Upregulation of IGF-1R-dependent signaling in chondrocytes lacking IR. (a) Protein expression of IGF-1R was shown by immunoblotting when primary chondrocytes were infected with either Ad-GFP or Ad-Cre (100 MOI). Actin used as loading control. (b) Representative images of immunostaining for IGF-1R in the growth plates of femoral sections from the WT and ΔIR mice. Sections were counterstained with hematoxylin. Red arrows indicate IGF-1R⁺ chondrocytes. Scale bar=25 µm. (c) The quantification of IGF-1R positive chondrocytes was presented as percentage of total chondrocytes in growth plate from the ΔIR and WT mice. Data represent mean±s.d. *P<0.05, n=5. (d, e) Chondrocytes lacking the IR and the control cells were cultured and induced to differentiate in chondrogenic medium for 0, 7 and 14 days, the mRNA levels of IGF-1 (d) and IGF-2 (e), were measured by real-time PCR in the IR mutant chondrocytes compared with that of the control cells. **P<0.01, n=3. (f, g)The IR mutant (Ad-Cre) and control (Ad-GFP) chondrocytes were serum-starved for 24 h, pre-treated with PPP (10 nmol·L⁻¹) (+PPP) or solvent DMSO only (−PPP) for 4 h, and then treated with IGF-1 (13 nmol·L⁻¹) for 10 minutes.

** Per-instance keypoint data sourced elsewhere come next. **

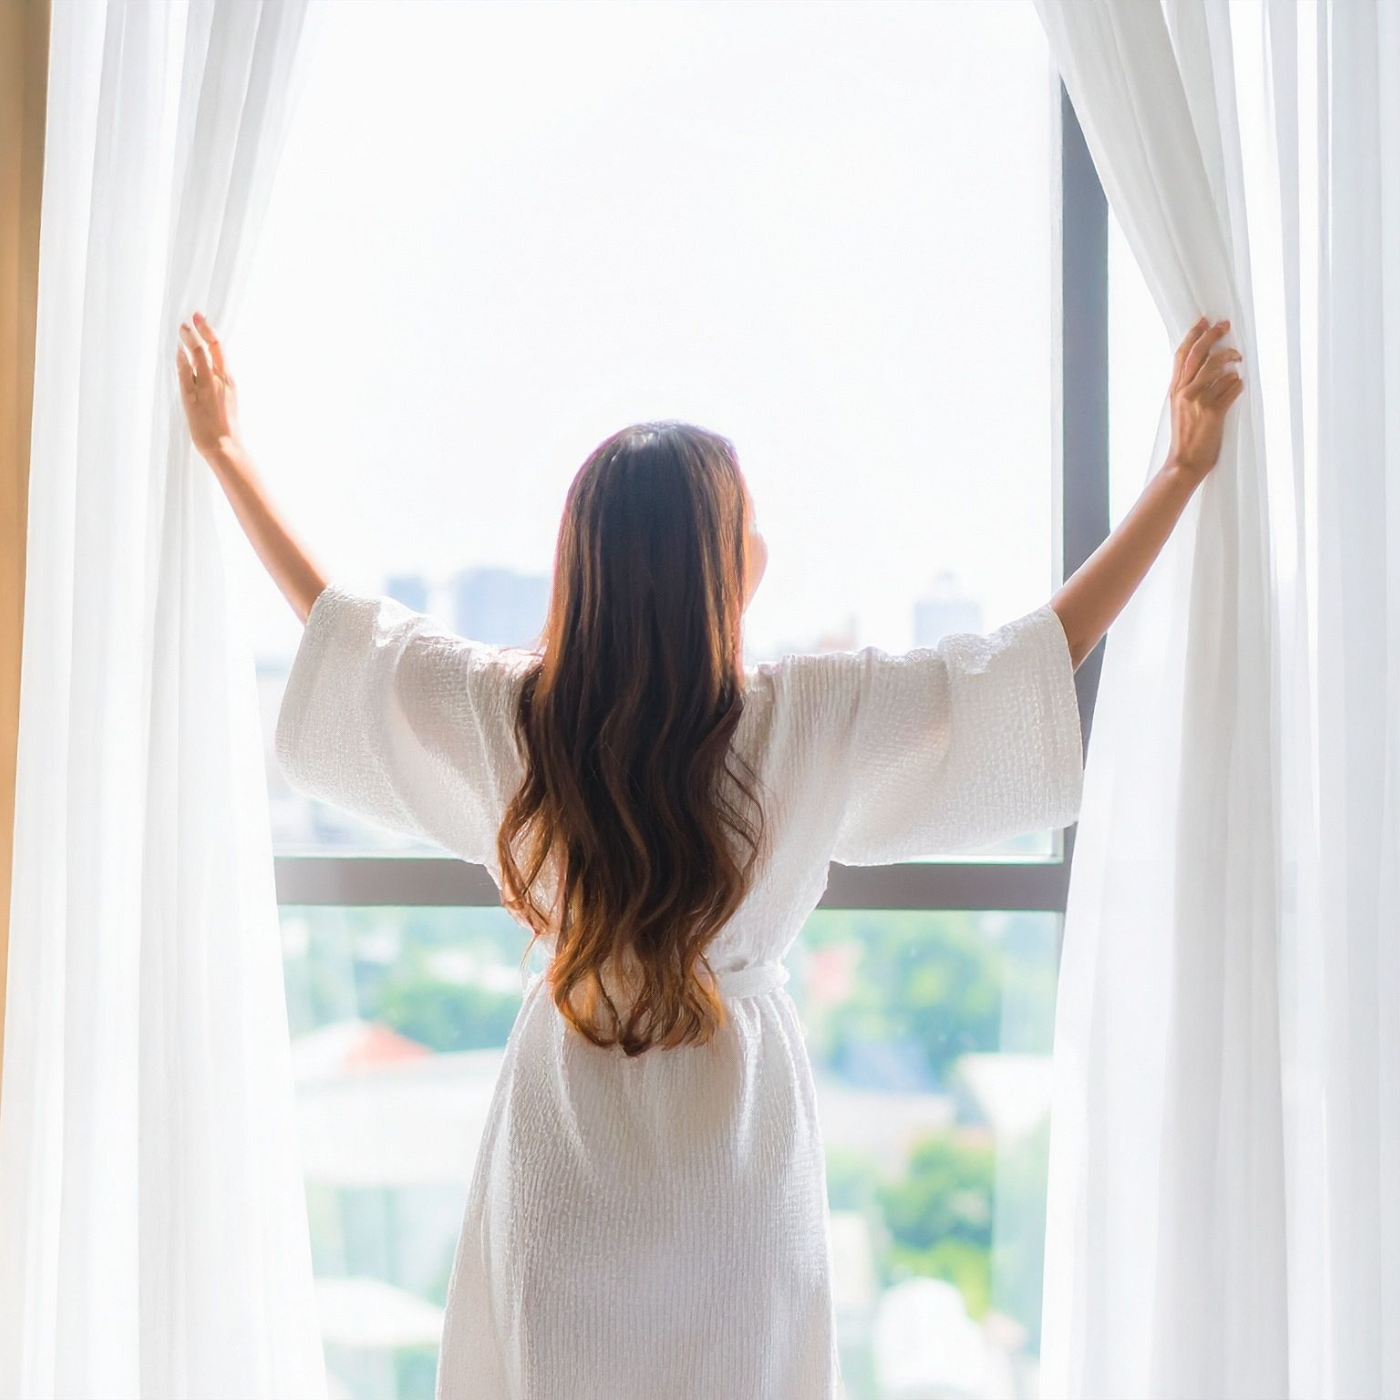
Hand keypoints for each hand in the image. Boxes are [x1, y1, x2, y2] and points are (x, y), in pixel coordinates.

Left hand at [175, 311, 240, 461]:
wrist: (224, 444)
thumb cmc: (225, 424)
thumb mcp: (227, 398)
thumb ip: (217, 380)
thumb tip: (202, 363)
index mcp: (229, 380)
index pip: (220, 349)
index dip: (209, 331)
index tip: (201, 318)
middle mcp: (218, 380)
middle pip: (208, 347)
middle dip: (198, 329)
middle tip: (189, 318)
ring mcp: (205, 386)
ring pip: (196, 355)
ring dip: (187, 339)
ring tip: (182, 329)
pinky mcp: (192, 395)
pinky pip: (184, 372)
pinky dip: (180, 359)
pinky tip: (177, 351)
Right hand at [1166, 316, 1243, 479]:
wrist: (1184, 462)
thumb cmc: (1186, 436)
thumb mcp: (1182, 409)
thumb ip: (1191, 389)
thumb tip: (1216, 370)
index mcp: (1175, 390)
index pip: (1182, 355)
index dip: (1193, 335)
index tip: (1204, 320)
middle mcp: (1184, 392)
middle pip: (1197, 354)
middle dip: (1213, 335)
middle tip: (1225, 325)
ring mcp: (1197, 401)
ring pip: (1215, 367)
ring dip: (1230, 357)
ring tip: (1238, 358)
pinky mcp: (1212, 412)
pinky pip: (1230, 389)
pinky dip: (1237, 384)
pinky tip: (1239, 383)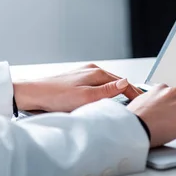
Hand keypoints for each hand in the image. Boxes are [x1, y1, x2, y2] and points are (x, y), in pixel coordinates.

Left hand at [13, 63, 142, 111]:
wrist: (32, 95)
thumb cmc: (55, 96)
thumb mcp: (86, 97)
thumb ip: (108, 91)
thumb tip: (126, 83)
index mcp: (96, 73)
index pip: (124, 83)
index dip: (135, 93)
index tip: (144, 103)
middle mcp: (91, 71)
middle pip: (116, 83)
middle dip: (128, 92)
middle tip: (138, 105)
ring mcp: (83, 75)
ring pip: (107, 84)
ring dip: (116, 93)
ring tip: (125, 103)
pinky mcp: (76, 81)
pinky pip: (97, 87)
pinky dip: (105, 93)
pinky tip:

The cell lysates were immunoblotted with antibodies against phospho-Akt and total Akt (f), or phospho-ERK and total ERK (g). Quantitation of the ratios of phospho-Akt to total Akt and phospho-ERK to total ERK was shown. Actin as the loading control. IGF-1, insulin-like growth factor-1; PPP, picropodophyllin. (h, i) Cell proliferation rate was assessed by flow cytometry following BrdU incorporation (h). *P<0.05, n=3. Apoptosis was assessed by flow cytometry using annexin V-PE staining (i). P>0.05, n=3.